Meagan’s letter of yesterday is fascinating. All of her philosophies are so different! It is nearly as bewildering as the first time I read Pierre. Questions have been running intermittently through my brain ever since.

Upon consideration I have decided to write my little tirade as I had planned – but to send it only to a few folks: Lazlo, Carl, Tony, Andrew. Then we shall speak further in November.

November. Brrr! Why the sudden shiver of dread?

So: all these people to meet, and what to ask?

Ceryous and Rachael: Everything. They are unplumbed. Impressions of Pierre and the Old Guard; anecdotes; threats and promises; everything. A certain old book about the Island. These two go back a ways and have been in the thick of it. Be careful. Try not to tread on too many toes – there must be scars.

Newhaven: Examine. Documents? Talk to “Straight”; though if he is as tough to talk to as I hear Bent is, that may be no easy task. History.

Gravemaster: Everything. The man fascinates. Talk to him about Eisly. About his own history and condition. About my ideas of how to deal with the Island. Mustn’t forget fruit!

Meagan: Wedding stuff and philosophy. Dangers of someone identifying Julian; of assembling us in this public place; and how all this might affect the THREE of us. Wedding gift?

King: Jobs. The Fight. Khorri. Columbo. The Disease. Arimius and Avila. Cairo. Riswold.

Alexandria: Allertons. Knorri. Gatherings. Hope. NJ?

Colbert: Memories? Attitudes? What he fought? His son?

Lucius: Willow, China, FoxLady. Singing Chimes. The Island. Unity. Nature, his own Goddess. Wettsprings. The Earth soul. Pierre. More anecdotes.

Lisel: Pierre again. The Old Guard, the good days and the bad. Gatherings. DeGaspard. Riswold. 1884. THERE?

Miriam: Gossip, mostly. Depends on SG’s statements.

TMF: Properties, resources, safe boxes, etc. Riswold?

ZVH: Light. Power. Pierre. Theo. Knorri. Unity. Eisly.

So much to say and to do! I have written to most of these, requesting interview. Now we merely wait for replies.

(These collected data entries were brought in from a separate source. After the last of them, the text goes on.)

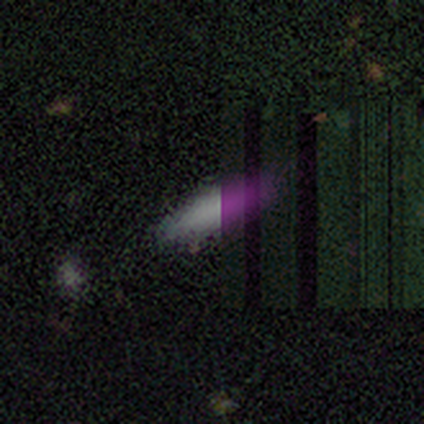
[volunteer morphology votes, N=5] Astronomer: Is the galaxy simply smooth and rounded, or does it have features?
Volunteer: smooth — 80%.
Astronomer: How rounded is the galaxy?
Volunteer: cigar-shaped — 75%.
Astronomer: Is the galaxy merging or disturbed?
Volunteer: none — 100%.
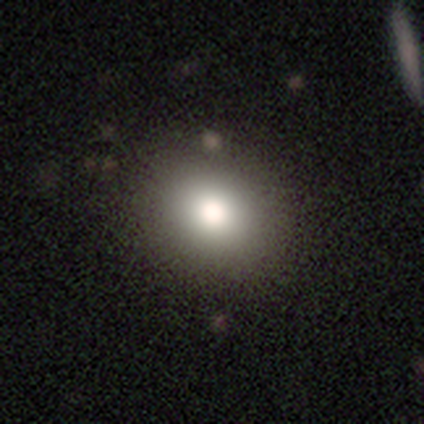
Overall: smooth (78%). How rounded: round (66%; in between 34%). Merging: none (88%).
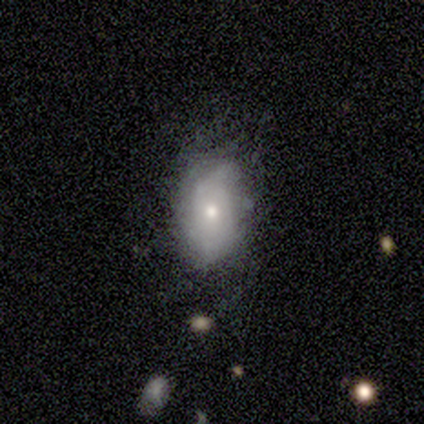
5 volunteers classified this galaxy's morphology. featured or disk 60%, smooth 40%, star or artifact 0%. Down the decision tree: edge-on disk — no (100%); bar — no (100%); spiral arms — yes (67%); spiral arm count — 2 (50%, tied with can't tell); spiral winding — tight (50%, tied with loose); bulge size — moderate (67%); merging — none (40%, tied with minor disturbance).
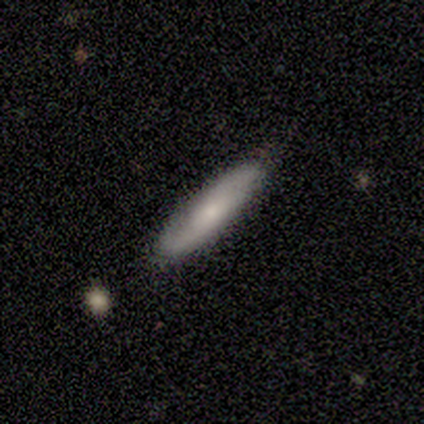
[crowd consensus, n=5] This appears to be a smooth galaxy with no disk features (80%) that is cigar-shaped (100%). Merging: none (100%).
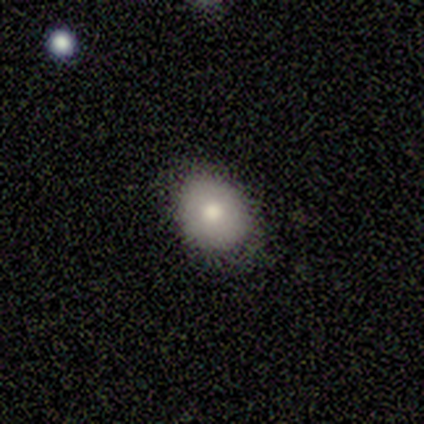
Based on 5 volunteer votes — smooth 100%, featured or disk 0%, star or artifact 0%. Down the decision tree: how rounded — in between (80%); merging — none (80%).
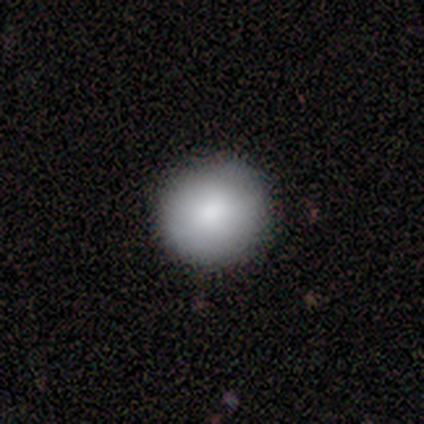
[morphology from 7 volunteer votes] Q: Smooth or featured?
A: smooth (86%); runner-up: featured or disk (14%)
Q: How rounded?
A: round (100%)
Q: Merging?
A: none (100%)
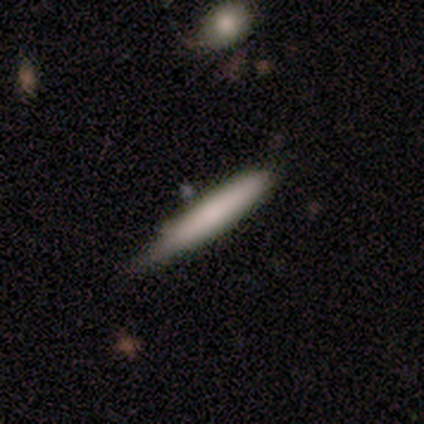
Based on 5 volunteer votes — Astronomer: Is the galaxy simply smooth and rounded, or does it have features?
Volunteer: smooth — 60% (runner-up: featured or disk, 40%).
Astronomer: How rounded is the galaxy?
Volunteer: cigar-shaped — 100%.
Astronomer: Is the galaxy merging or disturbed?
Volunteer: none — 60%.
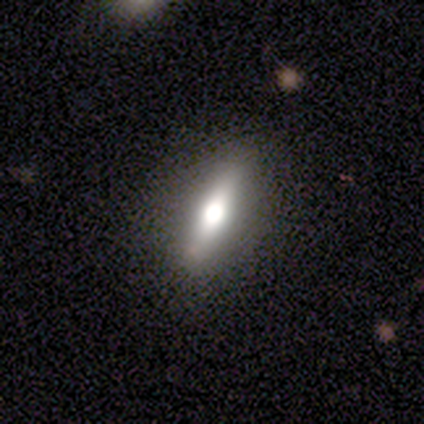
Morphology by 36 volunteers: A smooth galaxy with no disk features (50%) that is cigar-shaped (56%). Merging: none (94%).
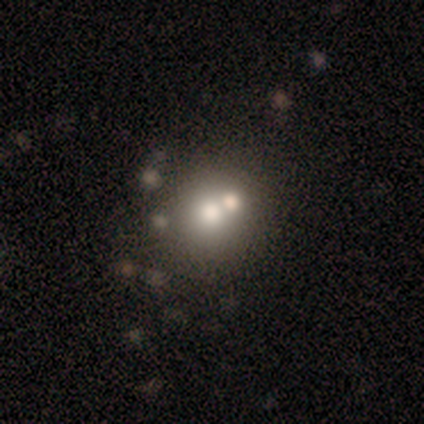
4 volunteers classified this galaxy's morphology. A smooth galaxy with no disk features (75%) that is round (67%). Merging: merger (100%).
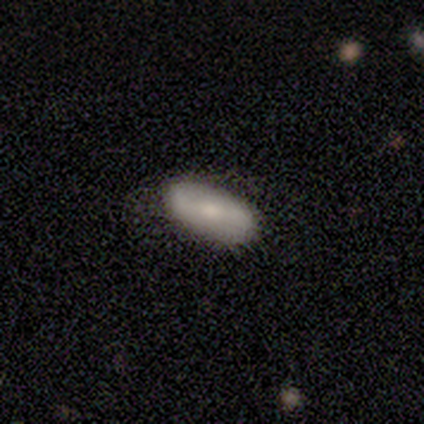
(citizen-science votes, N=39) Smooth or featured? smooth (67%)
How rounded? in between (92%)
Merging? none (78%)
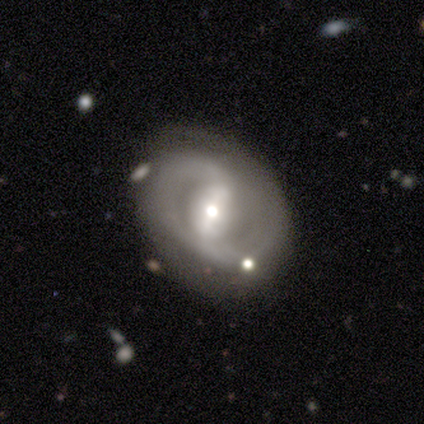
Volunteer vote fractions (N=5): Volunteers were most divided on "bar" (2-way tie): strong: 50%, weak: 50%, no: 0%; "bulge size" (2-way tie): moderate: 50%, small: 50%, dominant: 0%, large: 0%, none: 0%. More confident: smooth or featured — featured or disk (100%); spiral arms — yes (100%); spiral arm count — 2 (100%); edge-on disk — no (80%); merging — none (60%); spiral winding — medium (50%).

Monday, 3 September 1928; 11:00 AM

Labor Day. A day of rest? No! A long workday, as the name implies; at least for me. I swore I would finish these sets of amulets by now; and I still have eight to go. About ten hours’ work, I expect. Sigh.

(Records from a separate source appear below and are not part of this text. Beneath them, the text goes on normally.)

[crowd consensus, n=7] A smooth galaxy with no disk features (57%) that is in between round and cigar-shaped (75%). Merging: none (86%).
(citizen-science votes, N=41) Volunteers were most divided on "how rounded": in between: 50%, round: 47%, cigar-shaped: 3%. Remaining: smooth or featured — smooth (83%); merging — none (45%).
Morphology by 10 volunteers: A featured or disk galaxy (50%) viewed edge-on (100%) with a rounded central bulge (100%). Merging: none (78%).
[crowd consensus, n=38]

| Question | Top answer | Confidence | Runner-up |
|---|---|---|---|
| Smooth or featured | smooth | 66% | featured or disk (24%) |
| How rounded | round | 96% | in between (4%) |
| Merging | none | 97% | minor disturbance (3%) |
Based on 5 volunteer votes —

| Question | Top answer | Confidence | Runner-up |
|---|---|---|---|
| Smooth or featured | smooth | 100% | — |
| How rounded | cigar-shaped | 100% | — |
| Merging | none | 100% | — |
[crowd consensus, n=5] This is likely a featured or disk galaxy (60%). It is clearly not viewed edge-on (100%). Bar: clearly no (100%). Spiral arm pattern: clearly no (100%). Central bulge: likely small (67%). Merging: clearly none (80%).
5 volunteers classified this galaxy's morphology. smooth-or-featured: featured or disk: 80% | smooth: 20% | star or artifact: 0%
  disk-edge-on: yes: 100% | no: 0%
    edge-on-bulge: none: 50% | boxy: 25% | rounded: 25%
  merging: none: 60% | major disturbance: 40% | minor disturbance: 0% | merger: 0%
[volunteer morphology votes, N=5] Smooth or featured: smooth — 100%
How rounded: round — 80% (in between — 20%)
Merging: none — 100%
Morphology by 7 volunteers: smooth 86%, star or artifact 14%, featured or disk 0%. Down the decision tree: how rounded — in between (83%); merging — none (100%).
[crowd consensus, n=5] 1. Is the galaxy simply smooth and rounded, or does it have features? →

I sent Meagan her next installment on Saturday before Maddy arrived. Important letter – though necessarily incomplete. I am eager to see what you say to that one, my little witch!

Tomorrow Adam and I shall begin the cat and plant feeders. The tanks and planks are all stacked up around the back, waiting. Before we go I must also make some modifications to the weapons here, so that I may come back and feed the cat or water the plants through the Portal when it is available. Simple enough to do …

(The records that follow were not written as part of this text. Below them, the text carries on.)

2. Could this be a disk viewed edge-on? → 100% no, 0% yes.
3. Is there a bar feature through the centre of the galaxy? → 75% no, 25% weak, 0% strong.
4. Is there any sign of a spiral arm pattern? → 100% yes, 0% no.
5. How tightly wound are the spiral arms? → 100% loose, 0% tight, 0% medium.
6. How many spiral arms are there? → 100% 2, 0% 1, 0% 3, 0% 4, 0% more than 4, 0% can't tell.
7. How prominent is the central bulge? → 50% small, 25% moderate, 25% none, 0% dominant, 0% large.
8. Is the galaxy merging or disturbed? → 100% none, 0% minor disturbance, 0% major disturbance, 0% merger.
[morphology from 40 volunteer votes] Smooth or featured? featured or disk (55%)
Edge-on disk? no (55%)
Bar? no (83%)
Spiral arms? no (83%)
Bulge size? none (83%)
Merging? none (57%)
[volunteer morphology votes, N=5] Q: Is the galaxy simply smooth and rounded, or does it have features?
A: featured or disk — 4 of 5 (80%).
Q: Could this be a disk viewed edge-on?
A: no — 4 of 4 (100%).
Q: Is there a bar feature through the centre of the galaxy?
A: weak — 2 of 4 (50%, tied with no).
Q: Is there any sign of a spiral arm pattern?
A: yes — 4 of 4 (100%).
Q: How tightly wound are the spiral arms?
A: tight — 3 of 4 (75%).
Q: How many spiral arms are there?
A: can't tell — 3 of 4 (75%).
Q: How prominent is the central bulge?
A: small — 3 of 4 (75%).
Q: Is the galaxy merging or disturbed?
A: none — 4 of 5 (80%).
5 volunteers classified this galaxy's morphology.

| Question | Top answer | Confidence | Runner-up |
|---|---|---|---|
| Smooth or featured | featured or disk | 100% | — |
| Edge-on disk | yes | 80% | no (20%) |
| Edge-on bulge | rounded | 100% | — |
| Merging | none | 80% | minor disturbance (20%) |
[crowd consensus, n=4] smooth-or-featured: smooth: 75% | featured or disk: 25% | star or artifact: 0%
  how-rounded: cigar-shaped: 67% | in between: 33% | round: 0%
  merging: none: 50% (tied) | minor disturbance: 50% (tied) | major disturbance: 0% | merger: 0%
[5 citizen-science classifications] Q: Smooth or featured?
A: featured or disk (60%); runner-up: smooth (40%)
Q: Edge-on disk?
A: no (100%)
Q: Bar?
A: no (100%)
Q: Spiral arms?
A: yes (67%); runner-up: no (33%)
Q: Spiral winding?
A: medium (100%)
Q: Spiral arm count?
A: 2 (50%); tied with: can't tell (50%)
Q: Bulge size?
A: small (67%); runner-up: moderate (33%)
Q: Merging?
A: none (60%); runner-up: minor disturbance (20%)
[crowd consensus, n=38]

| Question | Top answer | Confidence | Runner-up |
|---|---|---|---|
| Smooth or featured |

It was nice to see Maddy again, although I fear all of my grim news rather put a damper on some of the pleasure. She is well; she is happy, more or less; though her exercises proceed only slowly. Maddy wants to be a healer. Well, we certainly could use a few just now!

Tuesday, 4 September 1928; 8:30 PM

Many letters today. Most worrisome is the one from Grimaldi. Tony! Are you all right, my friend? So worried, so upset … and you do not yet even know the worst!

I shudder at his nightmare. Such a vivid disaster! And what a great loss it would be, to all of us …. Yet, in some perverse way it gives me hope. Tony is always so insular, so unwilling to share with others except as a “statement” – is this the first crack in the wall? Tony, we love you. Do not consign yourself to doom.

Lazlo’s note disturbs me deeply. Eighty years! They have been doing their gate research at Eveling for eighty years! What on Earth or off of it can they be seeking for all that time with such single-minded fervor? And why have they not found it? Who was Rory’s wife, Laurence’s mother? What happened to her?

Adele Samistis. (!!!)

What sort of a name is that? Not English, for certain, I don’t care if that is where he got her. WHO? Another longlife? Katyana? Another? Or an innocent?

And that piece about Kinnerly. The thing that interests me most about this is the bit about the Italian woman, Contessa Berenice della Bonannio – who was a GOOD friend of both Mr & Mrs K, and who conveniently died on the Titanic but who later turned up in connection with a Kinnerly scandal. Too pat? Lots of Italians showing up of late. Bonnanio, Gundoni, Redmun’s Italian ladyfriend – Connections?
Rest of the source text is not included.